Most of the visa applicants complained that some of the embassy workers left their seats early and that applicants who paid bribe were able to get their job finished quickly

Hekmatullah, a resident of Paktia province, who wanted to take his ailing mother to a Pakistani hospital, said he had been awaiting his turn to summit visa application for the past four days. Officials in military uniform in front of the Embassy received money from applicants, he claimed.

Bilal Ahmad, another visa applicant, said: “Everyone takes money here, they delay your work until they are paid money.”

Mohammad Edris, 40, who reached the embassy at around 3am before dawn, said police outside the embassy took bribe from applicants. He wanted to visit Pakistan with his ailing wife.

Edris said people seeking visas started arriving at the Embassy at midnight in order to avoid rush.

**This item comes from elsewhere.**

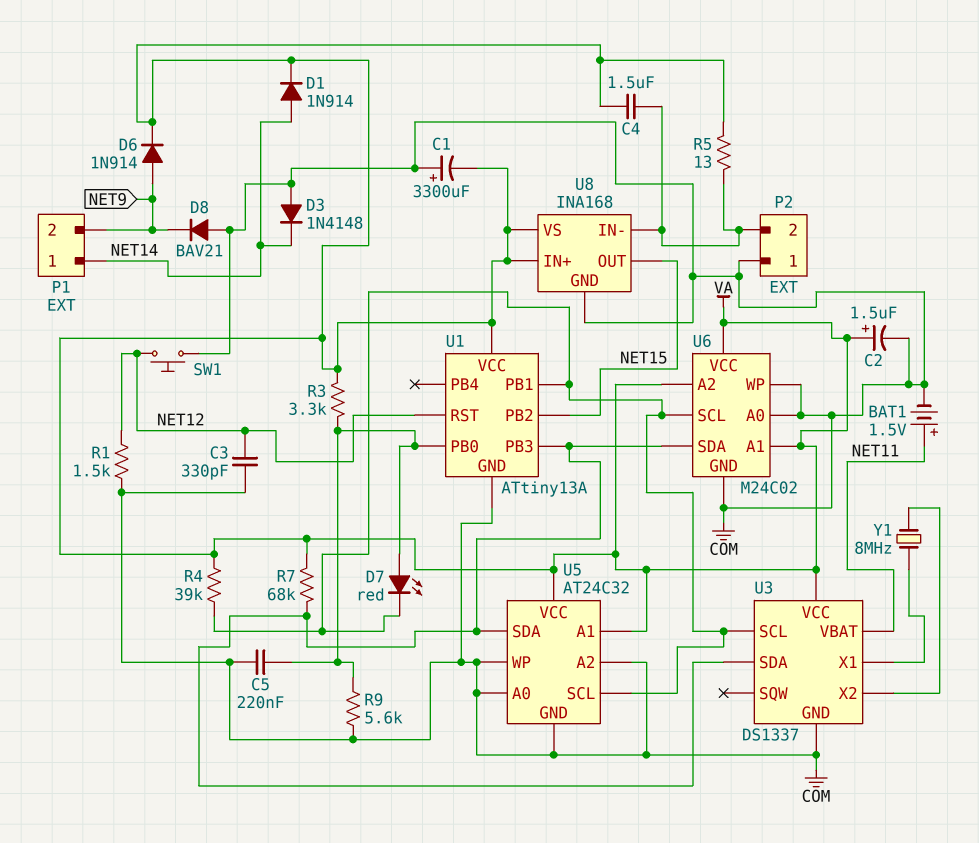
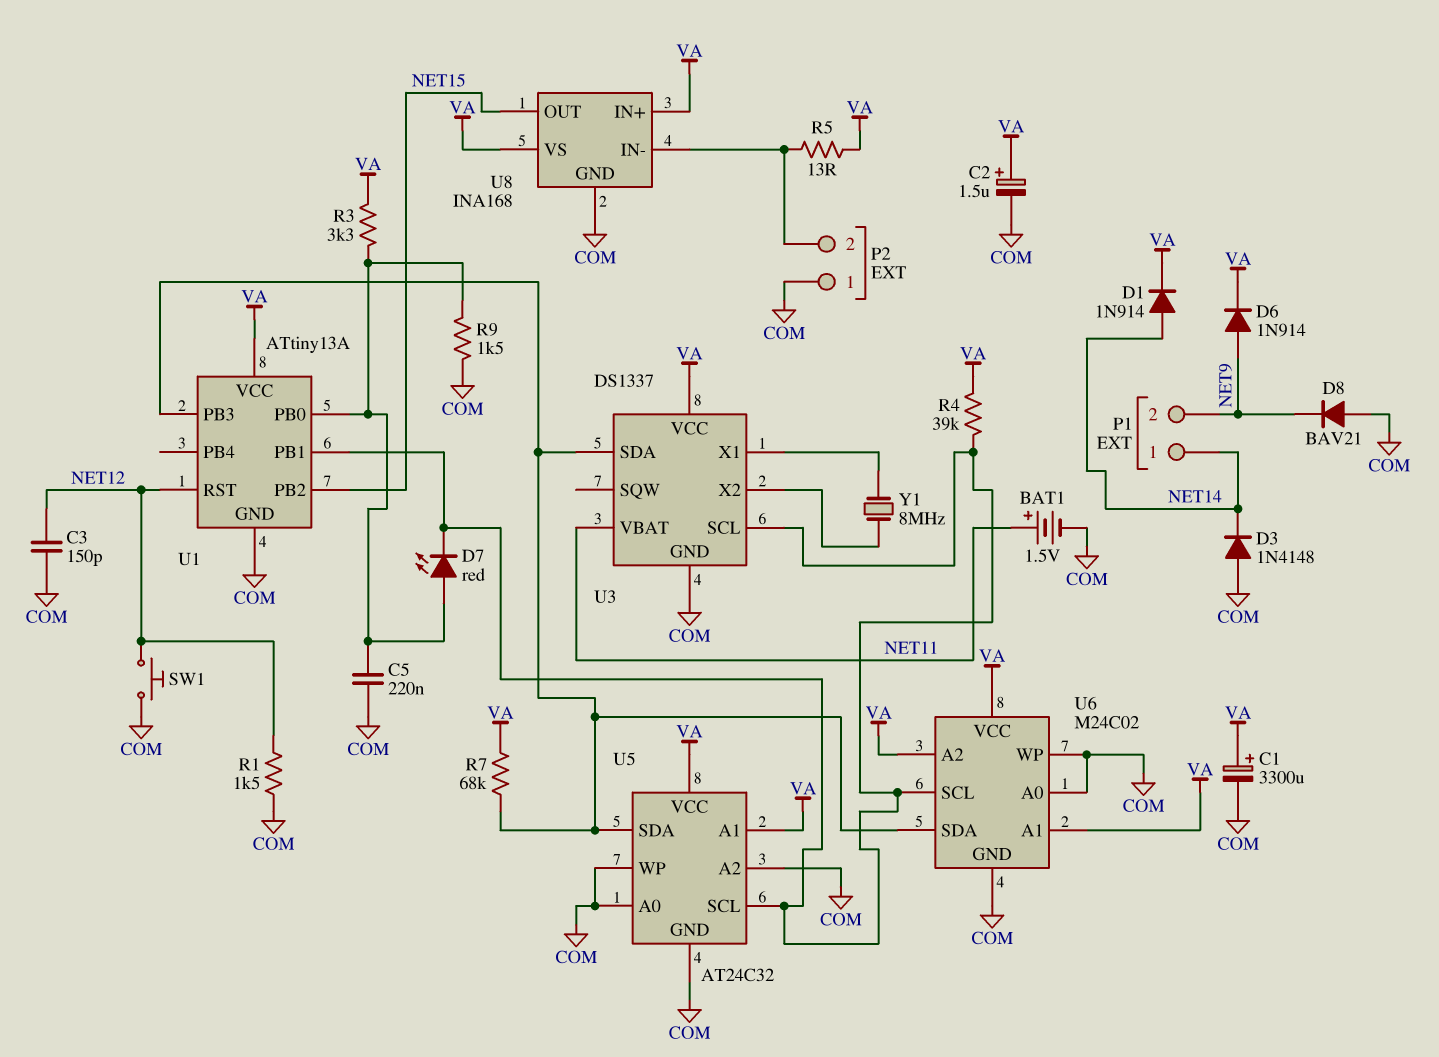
C1: 3300uF (plus COM, minus VA) -> 3300uF (plus VA, minus COM)
C3: 330pF (COM, NET12) -> 150pF (COM, NET12)
C4: 1.5uF (P2/2, VA) -> none
R9: 5.6k (COM, U1/PB0) -> 1.5k (COM, U1/PB0)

He also complained about lack of discipline among visa obtainers, saying yesterday when the embassy officials started collecting passports for visa stamps, more than 50 individuals at once ran towards the window, prompting the officials to close the window.

Ministry of Foreign Affairs (MoFA)’s spokesman Shakib Mustaghni told Pajhwok Afghan News the ministry’s consulate department had discussed such issues with the Pakistani Embassy and talks would continue until the problems were resolved.

Mustaghni said the main problem that more than 2,000 people daily visited the Pakistani Embassy seeking visas.

The issue has also been discussed with Pakistan and Islamabad has been suggested to hand over the issuance of visas to the private sector, he added.

Press attaché at Pakistan Embassy in Kabul, Akhtar Munir, told Pajhwok that they worked five days a week.

At the start of a week, he said, people came in large number and were issued visas, but their number declines in later days of the week.

About 3,500 to 4,500 Afghans are issued visas daily in Kabul, Jalalabad, Kandahar, Mazar-i-Sharif and Herat cities, according to Munir, who said emergency patients were issued urgent visas the same day they applied for.

He said embassy officials had to work late in night and start work early in the morning due to the large number of applicants.

According to him, no other embassy issued much a large number of visas to Afghan.

He said the Pakistani government had a plan to hand over the visas’ issuance to the private sector in order to ease and facilitate the process for people.

In response to a question regarding middlemen and kickbacks taken in front of the embassy, Munir said embassy officials had never been found indulged in such illicit acts.

“What happens outside the embassy is the responsibility of the Afghan government to deal with,” the diplomat said.